The vast landscapes of Southern Africa can be difficult to photograph in a way that captures their atmosphere and scale. Namibia, especially, is visually spectacular, with dramatic mountain ranges, the second largest river canyon in the world (Fish River Canyon, second only to the Grand Canyon), and the tallest sand dunes found anywhere (nearly 500 metres high).

Seeing the desert flowers in Namaqualand, South Africa, is something we will never forget. For 10 months of the year the earth is dry and bare, yet after just a small amount of rain the parched ground is carpeted in an array of colourful wild flowers. This lasts for just a few weeks each Spring, and some years if the rains fail there will be no flowers at all.

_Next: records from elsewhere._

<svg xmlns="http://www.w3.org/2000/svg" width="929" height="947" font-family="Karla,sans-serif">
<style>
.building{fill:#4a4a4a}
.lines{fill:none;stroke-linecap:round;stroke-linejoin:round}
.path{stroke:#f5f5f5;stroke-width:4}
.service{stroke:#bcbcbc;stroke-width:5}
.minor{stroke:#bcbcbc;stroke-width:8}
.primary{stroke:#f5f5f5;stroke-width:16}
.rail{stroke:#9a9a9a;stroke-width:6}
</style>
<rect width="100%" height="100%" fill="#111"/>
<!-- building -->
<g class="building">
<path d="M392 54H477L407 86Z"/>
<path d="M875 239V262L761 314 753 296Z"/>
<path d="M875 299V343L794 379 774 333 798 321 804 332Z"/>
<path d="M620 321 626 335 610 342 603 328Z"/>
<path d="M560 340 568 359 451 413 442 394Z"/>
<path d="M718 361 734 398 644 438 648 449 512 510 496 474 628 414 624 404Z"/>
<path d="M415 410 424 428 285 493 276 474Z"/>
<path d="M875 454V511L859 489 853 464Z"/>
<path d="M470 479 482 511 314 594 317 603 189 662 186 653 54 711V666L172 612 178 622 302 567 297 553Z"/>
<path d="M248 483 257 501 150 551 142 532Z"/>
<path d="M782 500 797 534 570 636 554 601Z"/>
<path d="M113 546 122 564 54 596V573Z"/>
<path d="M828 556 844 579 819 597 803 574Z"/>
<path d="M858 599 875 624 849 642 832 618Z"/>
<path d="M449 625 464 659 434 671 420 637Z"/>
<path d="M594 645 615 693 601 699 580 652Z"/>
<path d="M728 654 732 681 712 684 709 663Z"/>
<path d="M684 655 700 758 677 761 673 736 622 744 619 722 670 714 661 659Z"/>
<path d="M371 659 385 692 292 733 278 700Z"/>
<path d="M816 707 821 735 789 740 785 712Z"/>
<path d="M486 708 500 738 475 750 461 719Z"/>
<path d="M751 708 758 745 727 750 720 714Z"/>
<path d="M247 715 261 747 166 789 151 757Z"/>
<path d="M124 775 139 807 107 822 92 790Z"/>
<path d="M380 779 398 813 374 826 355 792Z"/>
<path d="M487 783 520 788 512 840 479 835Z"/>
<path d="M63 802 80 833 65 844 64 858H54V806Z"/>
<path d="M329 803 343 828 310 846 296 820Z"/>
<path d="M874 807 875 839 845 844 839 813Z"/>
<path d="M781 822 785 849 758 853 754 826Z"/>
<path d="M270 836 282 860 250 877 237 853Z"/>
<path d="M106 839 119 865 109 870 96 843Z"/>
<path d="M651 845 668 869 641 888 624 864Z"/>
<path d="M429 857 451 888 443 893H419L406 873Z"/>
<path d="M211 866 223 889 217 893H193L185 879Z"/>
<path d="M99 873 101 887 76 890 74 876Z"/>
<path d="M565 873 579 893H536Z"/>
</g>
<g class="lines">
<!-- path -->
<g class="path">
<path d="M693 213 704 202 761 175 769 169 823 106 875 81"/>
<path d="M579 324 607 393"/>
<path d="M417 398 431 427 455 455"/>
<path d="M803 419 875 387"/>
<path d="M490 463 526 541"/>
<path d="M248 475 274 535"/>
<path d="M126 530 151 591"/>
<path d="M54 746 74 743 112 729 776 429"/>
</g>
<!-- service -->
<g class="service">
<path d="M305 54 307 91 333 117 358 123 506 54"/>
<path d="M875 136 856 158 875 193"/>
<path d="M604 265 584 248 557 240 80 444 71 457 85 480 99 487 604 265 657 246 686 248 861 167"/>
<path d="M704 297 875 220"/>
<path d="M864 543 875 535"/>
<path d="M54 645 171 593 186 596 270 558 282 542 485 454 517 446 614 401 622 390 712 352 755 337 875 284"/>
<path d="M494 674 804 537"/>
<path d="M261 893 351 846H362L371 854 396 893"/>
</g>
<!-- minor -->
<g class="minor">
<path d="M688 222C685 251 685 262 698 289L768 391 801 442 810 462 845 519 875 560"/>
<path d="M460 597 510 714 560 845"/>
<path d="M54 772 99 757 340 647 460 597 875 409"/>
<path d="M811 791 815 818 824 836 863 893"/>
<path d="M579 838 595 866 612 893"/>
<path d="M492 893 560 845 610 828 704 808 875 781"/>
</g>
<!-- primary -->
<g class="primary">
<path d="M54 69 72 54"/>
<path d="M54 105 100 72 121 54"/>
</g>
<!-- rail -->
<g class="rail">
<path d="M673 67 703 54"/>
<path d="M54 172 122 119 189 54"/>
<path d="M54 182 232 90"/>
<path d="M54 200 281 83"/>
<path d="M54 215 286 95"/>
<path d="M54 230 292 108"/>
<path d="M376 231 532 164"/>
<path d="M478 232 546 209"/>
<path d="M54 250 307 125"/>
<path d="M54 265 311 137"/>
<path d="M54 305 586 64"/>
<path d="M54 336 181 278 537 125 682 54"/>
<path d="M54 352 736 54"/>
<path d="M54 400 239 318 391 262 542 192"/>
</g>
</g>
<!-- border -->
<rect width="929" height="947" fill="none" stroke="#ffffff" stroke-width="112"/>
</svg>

Madagascar is virtually a continent in its own right, with rainforests, dry seasonally leafless forest, savannah grasslands, icy mountain peaks and deserts. It is the fourth largest island in the world (after Greenland, New Guinea and Borneo). At nearly 1000 miles from north to south, and 250 miles east to west, it is a similar size to Texas (or, put another way, the combined sizes of France, Switzerland and Belgium). The huge variety of its climatic regions results from the island's orientation across the prevailing winds from the Indian Ocean, which means that from the tropical rainforest on the east coast progressively less and less rain falls as one moves west, until reaching near-desert in the south west.

The Southern Alps of New Zealand's South Island are achingly beautiful, not least because of the clarity of the air, which at this latitude has not made another landfall since leaving South America!